The United States faces a shortage of as many as 90,000 physicians by 2025, including a critical need for specialists to treat an aging population that will increasingly live with chronic disease, the association that represents medical schools and teaching hospitals reported Tuesday.
In addition to the growing and aging population, full implementation of the Affordable Care Act in all 50 states would increase demand for doctors as more people are covered by insurance. But Obamacare's impact will be small — just 2 percent of the projected growth in demand, the organization said. The supply of doctors also will grow but not nearly as quickly as the need, officials said.
"An increasingly older, sicker population, as well as people living longer with chronic diseases, such as cancer, is the reason for the increased demand," Darrell G. Kirch, the AAMC's president and chief executive, told reporters during a telephone news briefing.
The organization called on Congress to raise the federal cap on slots for medical residents at teaching hospitals by 3,000 annually, at a cost it estimated would be about $1 billion per year. The government provides its $40,000 share of the cost of training each U.S. physician — estimated at about $152,000 annually — via the Medicare program. Currently, those hospitals train 27,000 to 29,000 doctors each year.
In 2013, there were about 767,000 doctors practicing in the United States, according to the report.

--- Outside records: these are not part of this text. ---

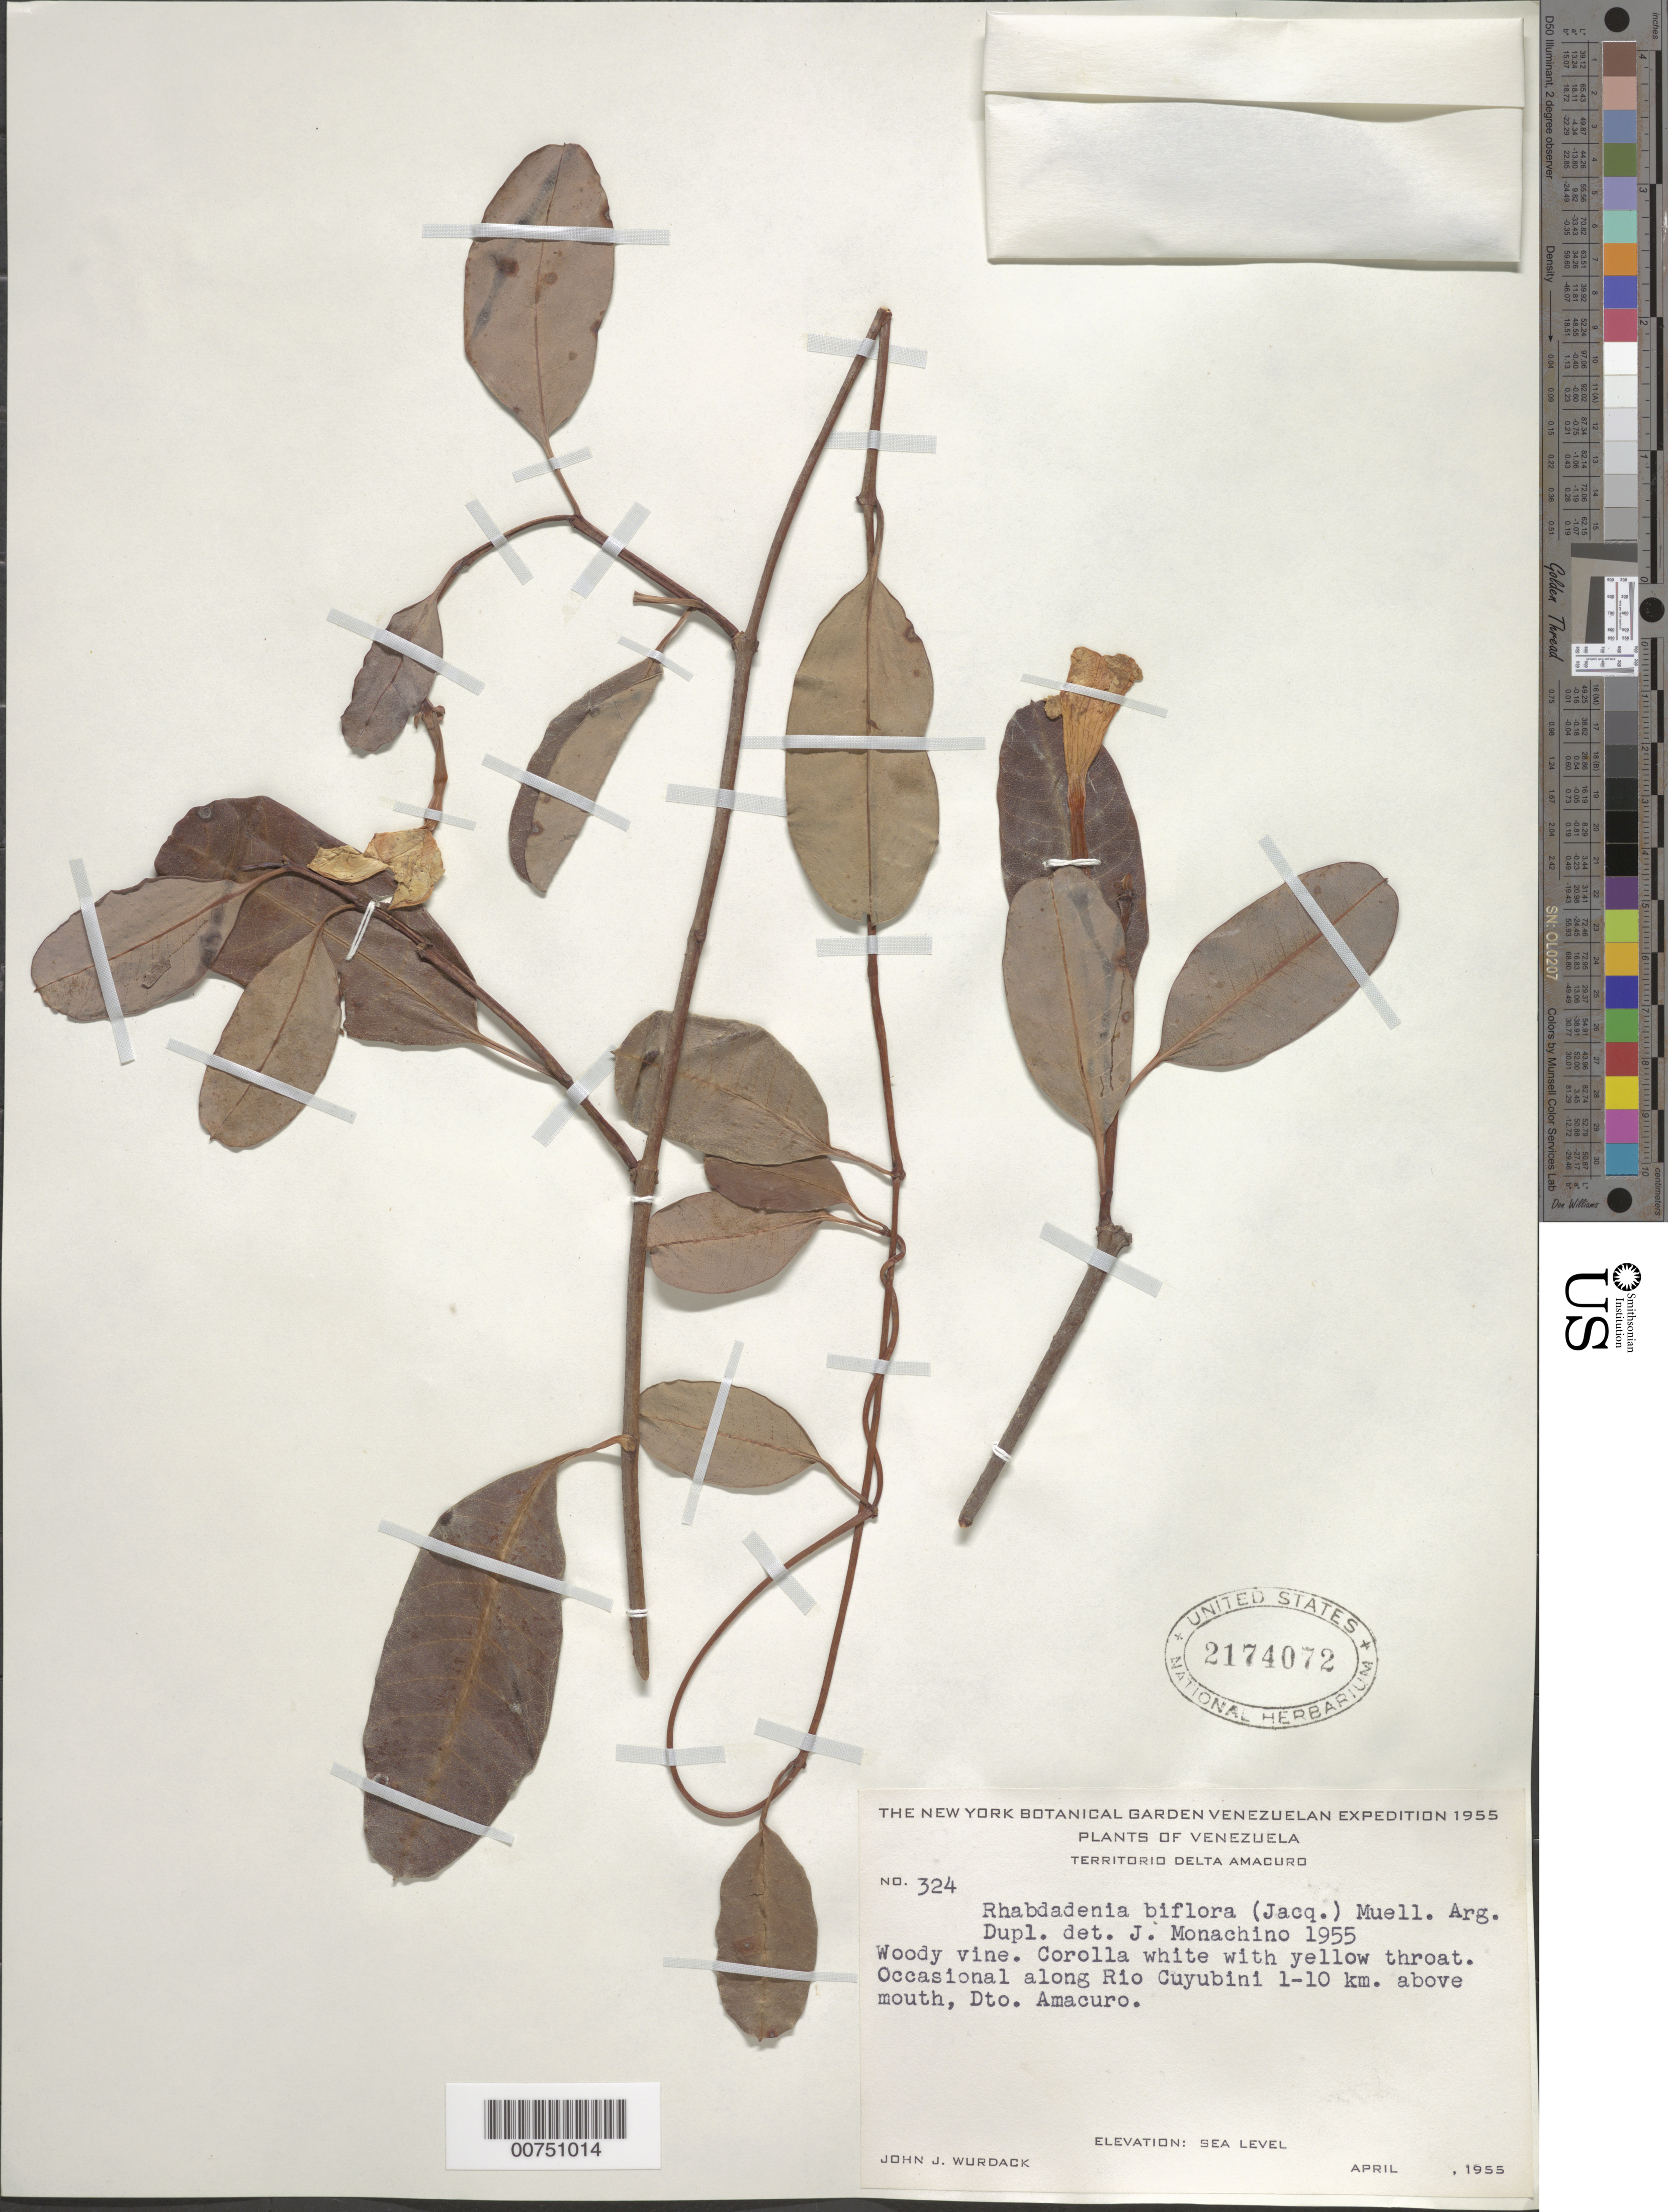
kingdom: Plantae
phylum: Tracheophyta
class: Magnoliopsida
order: Gentianales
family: Apocynaceae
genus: Rhabdadenia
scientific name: Rhabdadenia biflora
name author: (Jacq.) Müll. Arg.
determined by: Monachino, J. V.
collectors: J. J. Wurdack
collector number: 324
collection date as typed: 11-Apr-55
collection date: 1955-04-11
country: Venezuela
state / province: Delta Amacuro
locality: Río Cuyubini, 1-10 km above mouth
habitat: Along river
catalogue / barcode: US 2174072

Policymakers have debated the doctor shortage for years, with some arguing that certain types of doctors are clustered in cities and affluent areas, leaving rural and poor Americans critically underserved. The government runs programs to encourage doctors, especially primary care physicians, to practice in shortage areas. Some states help doctors pay off their medical school debt, which can run into six figures, if they agree to practice in underserved parts of the country.

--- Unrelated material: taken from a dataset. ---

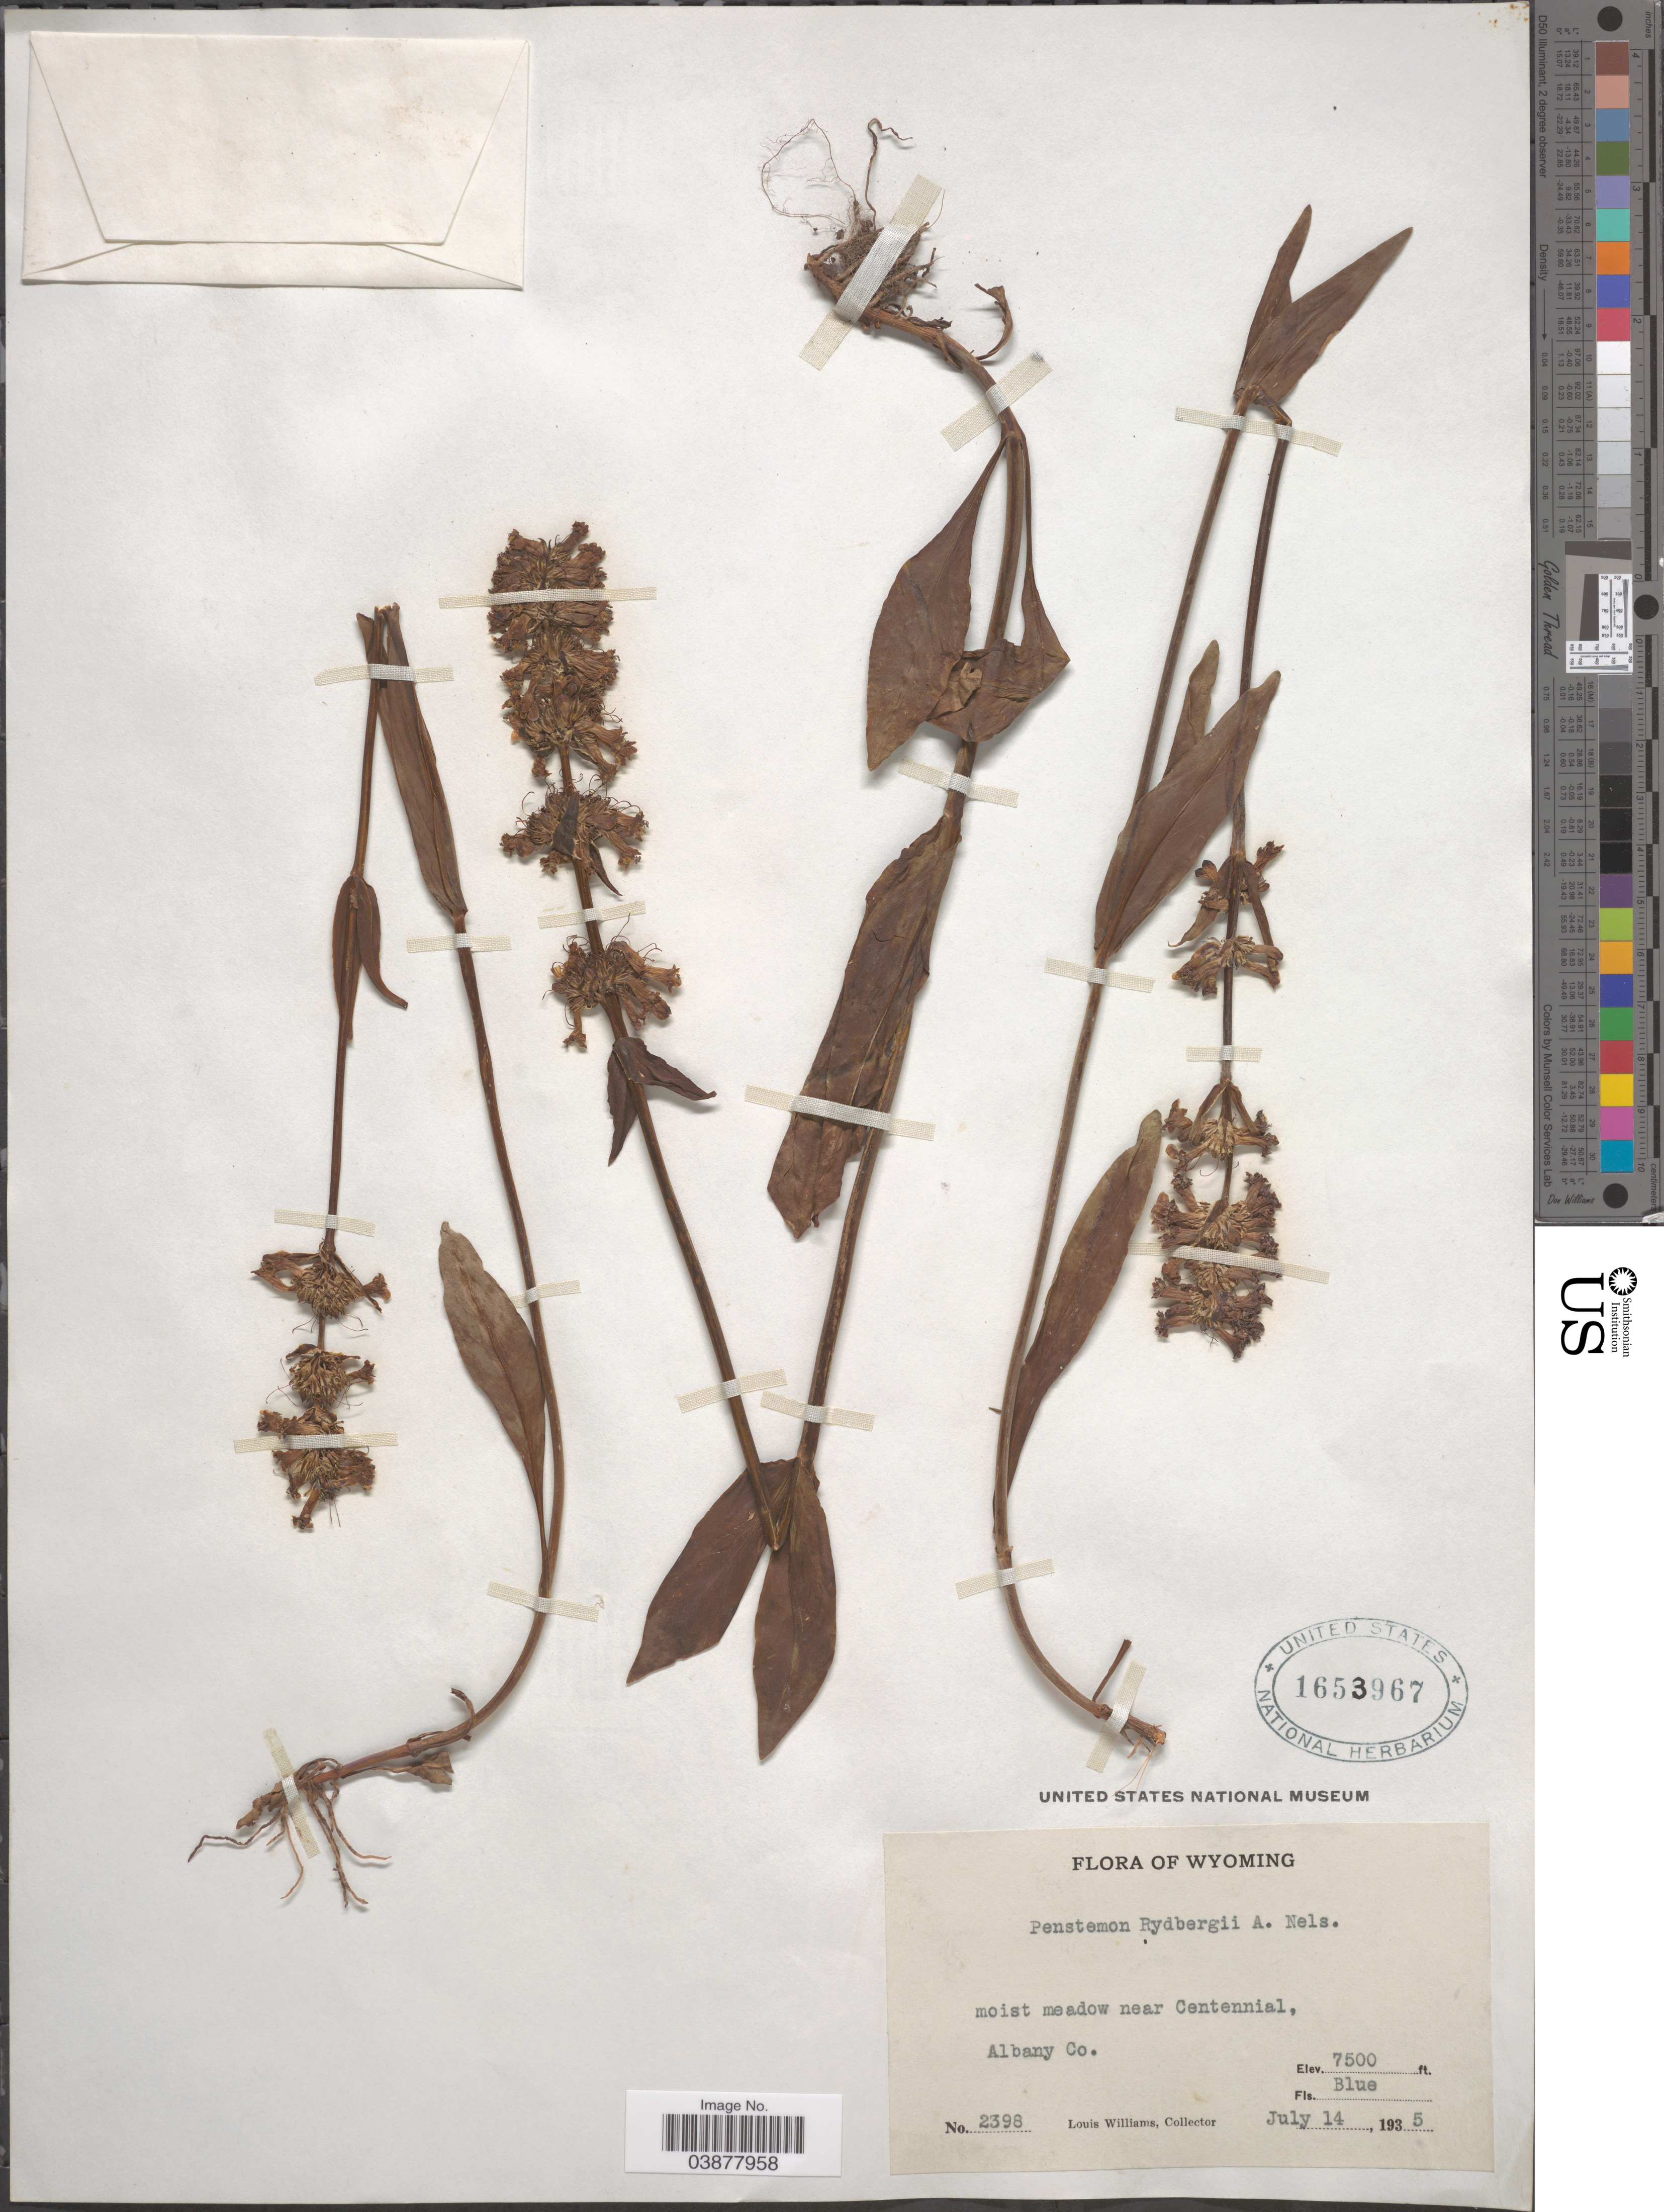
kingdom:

In a 2013 paper in the journal Health Affairs, Linda Green, a mathematician who studies the health care system, argued that the projected shortage of primary care doctors may not occur. The move toward larger practices, which enable physicians to share support staff and office space, can allow them to take on more patients. And the increasing use of physician assistants and nurse practitioners will have the same effect, she wrote.
The new AAMC report actually predicts a smaller shortage than a similar report written five years ago. In 2010, the organization said the nation would face a shortfall of 130,600 physicians by 2025. But revised population projections by the U.S. Census and a small increase in the number of doctors have brought the predicted shortfall down, according to the report.
Under a better-case scenario, the doctor shortage 10 years from now would be 46,100, the report notes. That would reflect growth in the number of advanced practice nurses and physician assistants. If the shortage is 90,400, the country would need 31,100 primary care physicians and 63,700 non-primary care doctors — including oncologists, neurologists, psychiatrists and others — to meet the demand.
The AAMC represents all 141 U.S. medical schools and 17 in Canada, as well as 400 major teaching hospitals and health systems, including 51 Department of Veterans Affairs medical centers.